=== Selected extract ===
=-=-=-=-=
The evolutionists seem to know everything about the missing Link except the fact that it is missing. – Gilbert K. Chesterton
For Dewey Robertson, his on-screen persona was unlike anything anyone had seen before. He was liked and respected by his peers. Robertson would commit years to his craft, often showcasing a stature that was not unlike a movie star with his looks.
After years of showcasing a clean-cut appearance and being adored by fans, Robertson tapped into a part of his psyche that was not a reflection of what evolutionists like Charles Darwin would argue about years prior.
The Missing Link
From the ashes of a caveman, what came about was The Missing Link. It was in 1983 that Robertson first emerged with a character that was initially known as ‘Max the Missing Link.’ During his time in Mid-South, The Missing Link would first develop a terrifying and unsettled character. He didn’t speak but would merely grunt, not unlike an uncaged animal. The Missing Link would inevitably be a modern-day neanderthal for all intents and purposes.
“Here I am in the dressing room, and I’m one of the Freebirds now. And I’m sitting in the dressing room and I look across, and I see this guy looking at me and it looked to me like it was the Missing Link.
And I didn’t even think of Dewey. I’m looking at him, and he’s looking at me, and I’m getting weirded out. I was going ‘I know this person, but where’s the connection?’
And he then did one of the things he always does as the Missing Link, he put his hand on the back of his head and grabbed his ponytail — I thought I did something wrong, it scared me! This guy was big. – Buddy Roberts on the Missing Link
His actions showed no fear and no remorse. There was a true unsettling nature about Dewey Robertson’s Missing Link. The character’s look had face paint was not unlike a warrior preparing to do battle. But for the Missing Link, each match was a battle. The battles weren’t for fame and fortune but rather to cause pain and suffering.
As he came to the ring, he was as willing to cause as much pain to himself as he was to his opposition. To think if he is willing to pull his own hair out, what will he do to his opponent before him on any given night? With his hair clutched on his way to the ring, The Missing Link would show the effects of pulling on his hair as portions of his scalp were bald.
Akbar would share that The Missing Link wasn’t ‘insane.’ It is, in fact, that misunderstanding on the part of fans that has led to this perpetuated treatment of the Missing Link. As time passed during the promo, the subservient Missing Link is growing quite frustrated. The anger is growing in the Missing Link. Was he misunderstood, or could the uncaged rage be something to fear?
“The first time that I put Kimala and Link in a tag team match, (the Missing) Link tagged Kimala on the shoulder — then Kimala, who was from Uganda, was confused and thought (the Missing) Link was hitting him. Then they’d get into a fight, and I’d have to break that up,”
For the Missing Link, only a few people could control and handle him throughout his career. While he spent time under the management of Akbar and, later on, Bobby ‘The Brain’ Heenan, Jimmy ‘The Mouth of the South’ Hart, Percy Pring, and Dark Journey.
=-=-=-=-=
=== Available data ===
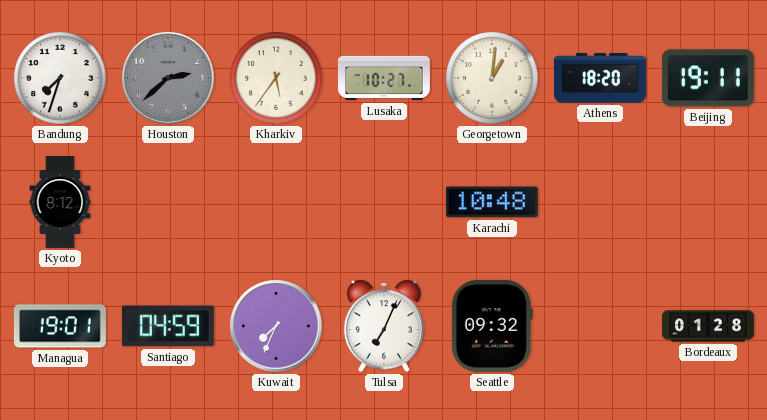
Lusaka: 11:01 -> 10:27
=-=-=-=-=
=== Task ===
Do the following statements agree with the profile of the Missing Link? For each, answer yes or no and quote the words of the profile that decide it. 1. The character was first known as 'Max the Missing Link.' 2. During his time in Mid-South, the Missing Link spoke to fans and opponents. 3. When Buddy Roberts saw the Missing Link in the dressing room, he immediately recognized Dewey.

=== Right answer ===
1. Yes: "It was in 1983 that Robertson first emerged with a character that was initially known as ‘Max the Missing Link.’"
2. No: "He didn’t speak but would merely grunt, not unlike an uncaged animal."
3. No: "And I didn’t even think of Dewey."